ROMA – Circa 1700 licenziamenti in 12 Paesi: questi i numeri dei tagli del personale comunicati da Norsk Folkehjelp, organizzazione norvegese che è uno dei riferimenti globali in materia di sminamento. All’origine della decisione, comunicata in settimana dal segretario generale Raymond Johansen, la perdita di circa il 40 per cento dei finanziamenti dell’ong: circostanza dovuta alla sospensione per almeno 90 giorni dei contributi erogati dagli Stati Uniti, storicamente il primo donatore nel settore. “Il costo più alto”, ha denunciato Johansen in riferimento al decreto firmato dal nuovo presidente americano Donald Trump, “sarà quello pagato dai bambini, dagli agricoltori e dalle comunità locali colpite dalle mine in tutto il mondo”. In una nota si riferisce che a essere sospesi sono stati tutti i programmi finanziati dagli Stati Uniti in 12 Paesi, relativi sia allo sminamento che al disarmo. Nel 2024, Norsk Folkehjelp ha beneficiato di finanziamenti per 42 milioni di dollari provenienti da un ufficio specializzato del dipartimento di Stato americano. A partire da questa premessa, e “a causa di una situazione incerta e della sospensione degli aiuti”, si legge nella nota, l’organizzazione è stata costretta a licenziare 1.700 dipendenti: una quota che vale oltre la metà del totale, stimata in 3.200 persone. Secondo Johansen, “per 20 anni i finanziamenti americani sono stati alla base dell’impegno di Norsk Folkehjelp per lo sminamento”.

Nel tempo, sottolinea l’organizzazione, del supporto americano hanno beneficiato circa due milioni e 200mila persone. Le difficoltà di queste settimane sono allora occasione per riflettere allargando lo sguardo. Secondo Johansen, “con il sostegno degli Stati Uniti, Norske Folkehjelp ha bonificato terreni per una superficie equivalente a quella della capitale norvegese Oslo, consentendo la produzione di cibo e la ricostruzione delle infrastrutture”. A essere rimossi sarebbero stati circa 600mila ordigni esplosivi. “Ciò non solo ha promosso la sicurezza alimentare e la crescita economica nelle aree bonificate”, ha sottolineato Johansen, “ma ha anche impedito che bombe e altri ordigni non detonati finissero nelle mani di attori non statali che li avrebbero potuti impiegare come mine artigianali”. Quello dei responsabili di Norske Folkehjelp è anche un appello: “Chiediamo alle autorità americane di decidere il prima possibile in favore di una continuazione dei finanziamenti per l’azione salvavita anti-mine e per il disarmo”. Anche perché, evidenzia l’organizzazione, questo tipo di interventi hanno storicamente avuto negli Stati Uniti “un supporto ampio e bipartisan”.

Ma lo sguardo non è rivolto solo a Washington. “Abbiamo un buon dialogo con le autorità norvegesi”, ha sottolineato Johansen, “e chiediamo ai partner internazionali di assumere un ruolo attivo nel garantire che questo lavoro non si fermi”. Norske Folkehjelp, in inglese Norwegian People’s Aid, è una delle principali realtà nel settore dello sminamento.
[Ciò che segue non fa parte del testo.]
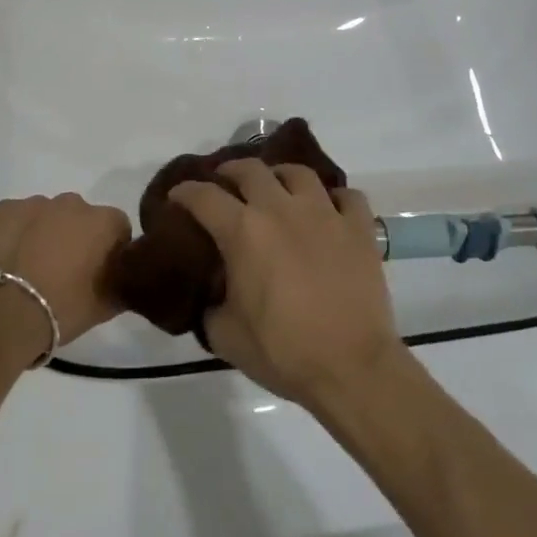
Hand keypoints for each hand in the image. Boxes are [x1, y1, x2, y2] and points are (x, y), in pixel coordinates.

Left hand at [0, 194, 130, 360]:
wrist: (0, 313)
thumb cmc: (61, 309)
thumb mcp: (106, 307)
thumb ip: (122, 284)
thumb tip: (121, 278)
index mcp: (103, 221)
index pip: (118, 229)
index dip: (110, 251)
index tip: (99, 274)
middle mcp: (73, 203)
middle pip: (81, 218)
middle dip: (76, 238)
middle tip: (64, 273)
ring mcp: (35, 203)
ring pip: (47, 216)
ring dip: (45, 235)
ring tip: (31, 272)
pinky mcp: (3, 209)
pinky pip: (17, 219)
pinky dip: (16, 234)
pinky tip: (8, 263)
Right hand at [170, 162, 404, 407]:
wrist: (352, 367)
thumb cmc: (284, 352)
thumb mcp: (226, 336)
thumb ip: (211, 307)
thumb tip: (211, 297)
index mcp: (243, 231)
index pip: (203, 196)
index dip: (185, 192)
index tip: (177, 196)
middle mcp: (281, 209)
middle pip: (250, 169)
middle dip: (231, 171)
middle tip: (225, 183)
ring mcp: (324, 213)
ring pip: (298, 173)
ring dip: (281, 176)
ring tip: (277, 188)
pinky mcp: (359, 228)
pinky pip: (347, 197)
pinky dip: (335, 200)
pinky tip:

Fu fondata nel 1939 anche a partire dall’esperienza di supporto umanitario durante la guerra civile spagnola. Nel nuovo secolo ha poi avuto un ruolo chiave nell’approvazione a Oslo nel 2008 della Convenzione internazionale contro le bombe a grappolo. Secondo i suoi dati, dal 1992 ha permesso la bonifica di circa un miliardo e 300 milioni di metri quadrati di terreni e rimosso due milioni e 100mila mine e ordigni in 45 Paesi. Il sostegno del dipartimento di Stato, veicolato attraverso l’Ufficio per lo sminamento, il disarmo e la gestione delle armi, si è rivolto in particolare verso 12 Paesi: Afghanistan, Angola, Cambogia, Iraq, Yemen, Kosovo, Laos, Palau, Perù, Tagikistan, Ucraina e Vietnam. Sono proprio i luoghi del mondo dove i programmi sono ora sospesi. La decisione ha seguito una comunicazione di “stop immediato” giunta dal dipartimento di Stato all’indomani del decreto di Trump.